Absurd? Hugely. This doesn't illustrate anything real world at all. If you want to come up with a model for overpayment, you would do best to start with a few realistic baseline assumptions about how the bidding will work. Motives of private investors are simple: they want to make money, and the more of it the better.

So they might craft their bid by first running economic scenarios, tweaking variables a little this way and that way. In the spirit of Nemo’s example, let’s say they run the scenarios 100 times on an asset worth somewhere between nothing and $100. And let's say its true worth, known only to God, is $50.

One hundred data points result. Most are likely to be clustered around $50. The farther out you go toward the extremes ($0 and $100), the fewer points you find. Let’s say that between $17 and $83 you find 90 percent (and that’s likely a conservative figure) of the outcomes.

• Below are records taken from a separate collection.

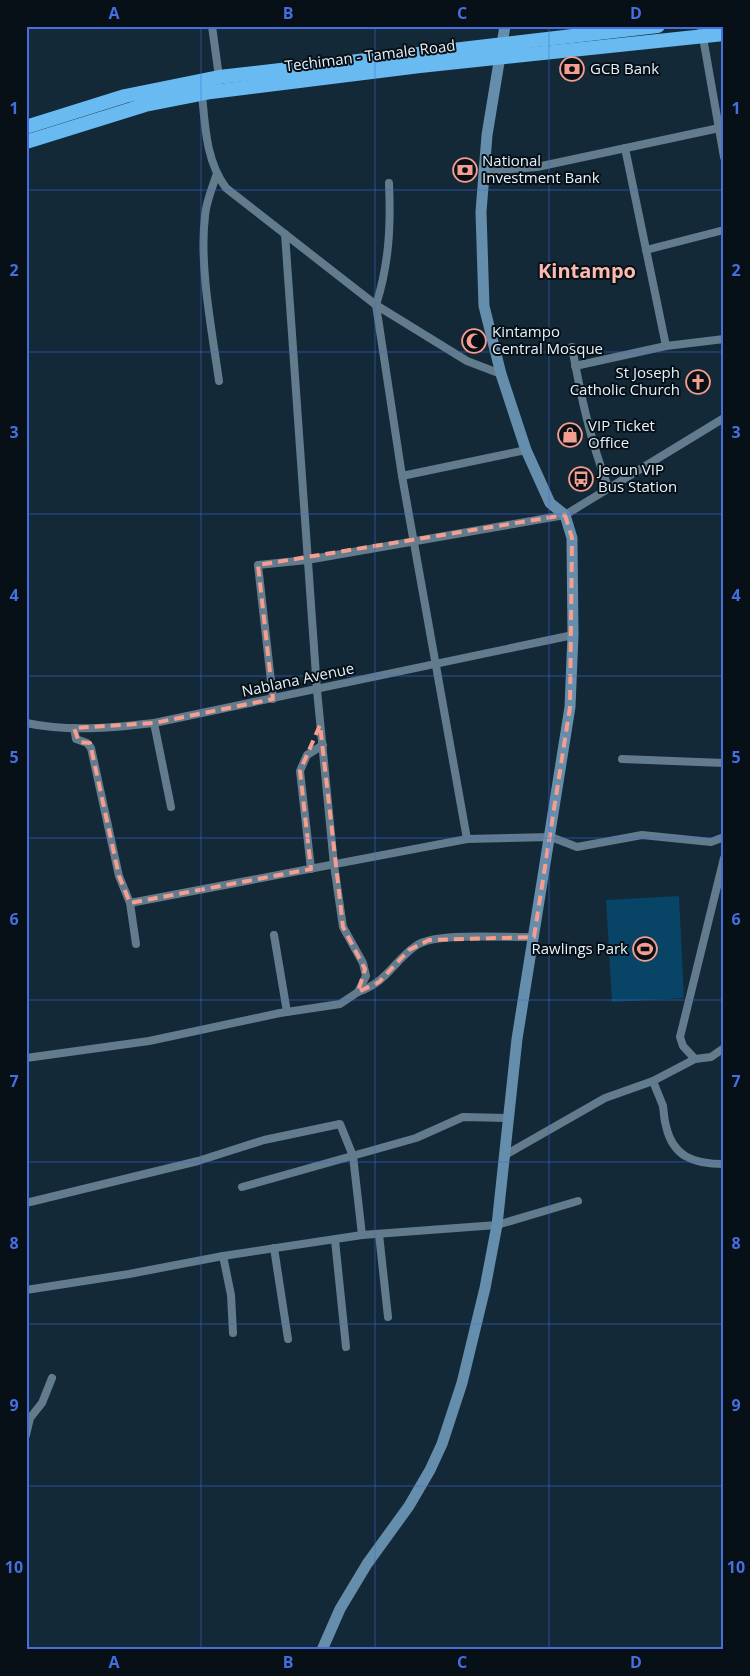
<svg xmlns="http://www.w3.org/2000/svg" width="750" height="1676" viewBox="0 0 750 1676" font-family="'Open Sans',sans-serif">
  <rect width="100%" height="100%" fill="#132938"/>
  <polygon fill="#074466" points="679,896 684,998 612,1002 606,900"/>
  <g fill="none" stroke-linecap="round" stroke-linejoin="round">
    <g stroke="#627b8d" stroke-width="8">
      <polyline points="212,26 219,77"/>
      <polyline points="701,26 724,157"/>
      <path d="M202,94C205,126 206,161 226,188L376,305L467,361L501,374"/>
      <polyline points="625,148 666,346"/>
      <polyline points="484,171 537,167 724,127"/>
      <path d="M216,176C212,189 206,202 205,216C199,266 212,331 219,381"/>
      <path d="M389,183C391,226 389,264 376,305L402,476L467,839"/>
      <polyline points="646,250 724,230"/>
      <path d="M572,347C581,397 590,439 608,487"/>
      <polyline points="575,366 666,346 724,339"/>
      <polyline points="402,476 526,450"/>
      <polyline points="273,699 258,565 307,560 565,515 724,418"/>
      <path d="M26,723C69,732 111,728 154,723L573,635"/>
      <polyline points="154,723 171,807"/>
      <polyline points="74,728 76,739 87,743 91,748 119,876 130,903 467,839 551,837 577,847 642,835 711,842 724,837"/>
      <polyline points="622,759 724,763"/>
      <polyline points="311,869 300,771 307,755 323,745"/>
      <polyline points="130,903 136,944"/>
      <polyline points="274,935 287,1012"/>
      <path d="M358,992C389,981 393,961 417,945C437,932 507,938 534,937"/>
      <polyline points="26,1058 149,1041 280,1013 340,1004 358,992 366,976 363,963 343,927 334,865 317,690 285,234"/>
      <polyline points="695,1059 711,1057 724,1048"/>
      <path d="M653,1081C656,1089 660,1098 663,1106C664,1113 664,1119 666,1126C673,1157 694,1164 724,1164"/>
      <polyline points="505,1155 605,1098 653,1081 695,1059 683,1046 680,1037 724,858"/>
      <polyline points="242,1187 416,1138 463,1117 507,1118"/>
      <polyline points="26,1203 198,1161 264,1140 340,1124 353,1156 362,1235"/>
      <polyline points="379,1234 388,1317"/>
      <polyline points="335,1240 346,1347"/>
      <polyline points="274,1248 288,1339"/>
      <polyline points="223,1256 231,1295 233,1333"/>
      <polyline points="26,1290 129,1274 223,1256 362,1235 497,1225 578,1201"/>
      <polyline points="26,1435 30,1418 42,1403 52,1378"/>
    </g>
    <polyline stroke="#648eab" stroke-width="11" points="322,1650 340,1609 367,1564 409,1506 430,1470 442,1444 462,1383 485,1288 497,1225 517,1039 570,707 573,635 572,538 565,515 550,503 526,450 501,374 484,306 481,212 487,135 505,26"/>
    <g stroke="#69baf1" stroke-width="14">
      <polyline points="26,127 125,96 219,77 658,26"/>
      <polyline points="26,142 145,105 211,92 420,66 724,34"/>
    </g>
  </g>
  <path fill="none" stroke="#f59d8e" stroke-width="4" stroke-dasharray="10 6" stroke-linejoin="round" d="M565,515L572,538L570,707L534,937L429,940L409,950L379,982L358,992L365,969L343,927L320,725L300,771L311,869L130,903L119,876L90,743L79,742L74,728L154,723L273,699L258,565Z"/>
  <path fill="none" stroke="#456fdf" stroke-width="1" stroke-opacity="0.55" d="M201,26V1650M375,26V1650M549,26V1650M26,190H724M26,352H724M26,514H724M26,676H724M26,838H724M26,1000H724M26,1162H724M26,1324H724M26,1486H724"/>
  <defs>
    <g id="bank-ring" transform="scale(1.25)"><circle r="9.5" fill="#071017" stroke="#f59d8e" stroke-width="1.5"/><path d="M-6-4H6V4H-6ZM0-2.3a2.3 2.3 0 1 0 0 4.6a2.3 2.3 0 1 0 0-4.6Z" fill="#f59d8e"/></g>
    <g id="mosque-ring" transform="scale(1.25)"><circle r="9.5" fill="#071017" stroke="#f59d8e" stroke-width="1.5"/><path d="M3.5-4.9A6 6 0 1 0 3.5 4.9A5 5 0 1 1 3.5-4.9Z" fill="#f59d8e"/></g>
    <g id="church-ring" transform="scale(1.25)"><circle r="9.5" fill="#071017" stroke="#f59d8e" stroke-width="1.5"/><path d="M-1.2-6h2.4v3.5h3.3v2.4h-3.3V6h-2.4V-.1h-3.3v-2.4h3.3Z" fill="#f59d8e"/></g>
    <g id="shop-ring" transform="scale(1.25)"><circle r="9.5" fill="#071017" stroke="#f59d8e" stroke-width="1.5"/><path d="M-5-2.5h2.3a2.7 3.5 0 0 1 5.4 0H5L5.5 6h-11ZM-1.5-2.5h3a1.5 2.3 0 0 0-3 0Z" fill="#f59d8e"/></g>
    <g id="bus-ring" transform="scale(1.25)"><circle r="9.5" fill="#071017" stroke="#f59d8e" stroke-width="1.5"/><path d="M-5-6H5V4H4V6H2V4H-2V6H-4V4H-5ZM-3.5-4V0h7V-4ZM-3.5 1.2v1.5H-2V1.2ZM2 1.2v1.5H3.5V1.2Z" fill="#f59d8e"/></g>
    <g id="stadium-ring" transform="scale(1.25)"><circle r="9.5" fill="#071017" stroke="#f59d8e" stroke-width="1.5"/><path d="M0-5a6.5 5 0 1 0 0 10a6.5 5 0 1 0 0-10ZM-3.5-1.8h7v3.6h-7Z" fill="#f59d8e"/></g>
  </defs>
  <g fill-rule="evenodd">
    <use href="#bank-ring" x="572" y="69"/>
    <use href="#bank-ring" x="465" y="170"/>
    <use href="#mosque-ring" x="474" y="341"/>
    <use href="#church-ring" x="698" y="382"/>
    <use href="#shop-ring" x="570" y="435"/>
    <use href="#bus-ring" x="581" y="479"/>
    <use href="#stadium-ring" x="645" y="949"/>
  </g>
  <g text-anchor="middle" stroke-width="4" stroke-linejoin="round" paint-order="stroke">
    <g font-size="15" fill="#e4f1fb" stroke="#071017">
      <text transform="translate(370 56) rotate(-7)" y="5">Techiman - Tamale Road</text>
      <text transform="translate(298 680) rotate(-12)" y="5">Nablana Avenue</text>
    </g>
    <g font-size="15" fill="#e4f1fb" stroke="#071017" text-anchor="start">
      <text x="590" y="74">GCB Bank</text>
      <text x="482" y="166">National<tspan x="482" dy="17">Investment Bank</tspan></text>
      <text x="492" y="337">Kintampo<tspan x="492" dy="17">Central Mosque</tspan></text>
      <text x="680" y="378" text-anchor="end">St Joseph<tspan x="680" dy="17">Catholic Church</tspan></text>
      <text x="588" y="431">VIP Ticket<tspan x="588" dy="17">Office</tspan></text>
      <text x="598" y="475">Jeoun VIP<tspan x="598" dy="17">Bus Station</tspan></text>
      <text x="628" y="954" text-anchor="end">Rawlings Park</text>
    </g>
    <g font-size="20" font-weight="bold" fill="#fdbaae" stroke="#071017">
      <text x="587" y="278">Kintampo</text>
    </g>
  </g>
  <rect width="750" height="1676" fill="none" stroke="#071017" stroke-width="55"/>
  <rect x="28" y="28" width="694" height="1620" fill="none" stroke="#456fdf" stroke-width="2"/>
  <g font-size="16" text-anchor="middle" font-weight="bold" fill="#456fdf">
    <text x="114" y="19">A</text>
    <text x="288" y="19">B</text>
    <text x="462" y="19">C</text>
    <text x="636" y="19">D</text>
    <text x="14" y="114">1</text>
    <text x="736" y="114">1</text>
    <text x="14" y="276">2</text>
    <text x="736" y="276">2</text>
    <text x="14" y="438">3</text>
    <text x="736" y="438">3</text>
    <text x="14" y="601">4</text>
    <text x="736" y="601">4</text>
    <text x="14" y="763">5</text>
    <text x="736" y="763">5</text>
    <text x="14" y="925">6</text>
    <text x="736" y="925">6</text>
    <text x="14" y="1087">7</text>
    <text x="736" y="1087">7</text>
    <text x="14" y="1249">8</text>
    <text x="736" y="1249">8</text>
    <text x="14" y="1411">9</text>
    <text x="736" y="1411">9</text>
    <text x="14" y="1573">10</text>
    <text x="736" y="1573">10</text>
    <text x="114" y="1668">A</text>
    <text x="288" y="1668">B</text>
    <text x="462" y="1668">C</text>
    <text x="636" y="1668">D</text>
  </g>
</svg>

No Wall Street investor worth his salt would bid anywhere near $84, knowing that there’s a 90 percent chance he’s overpaying, based on his own number-crunching. (Note: This assumes that taxpayers and private investors share profits and losses, let’s say 50-50, in BOTH directions, at least until that FDIC backstop kicks in on the way down).

Is there a simple way to illustrate the magnitude of the real overpayment problem? I don't think so (it’s fairly sophisticated unfortunately), but the takeaway seems to be that
(1) as long as the profit gains (and losses) are divvied fairly and
(2) there aren’t ways to “game the system”
overpayment will be modest, maybe a few percent?

The Geithner plan’s real problems lie elsewhere, such as with the chasm that currently exists between the market price for these assets and what the banks have booked them for. The plan risks being a high-profile dud, with blaring trumpets and scurrying about at the front end ... and no assets at all changing hands after all is said and done.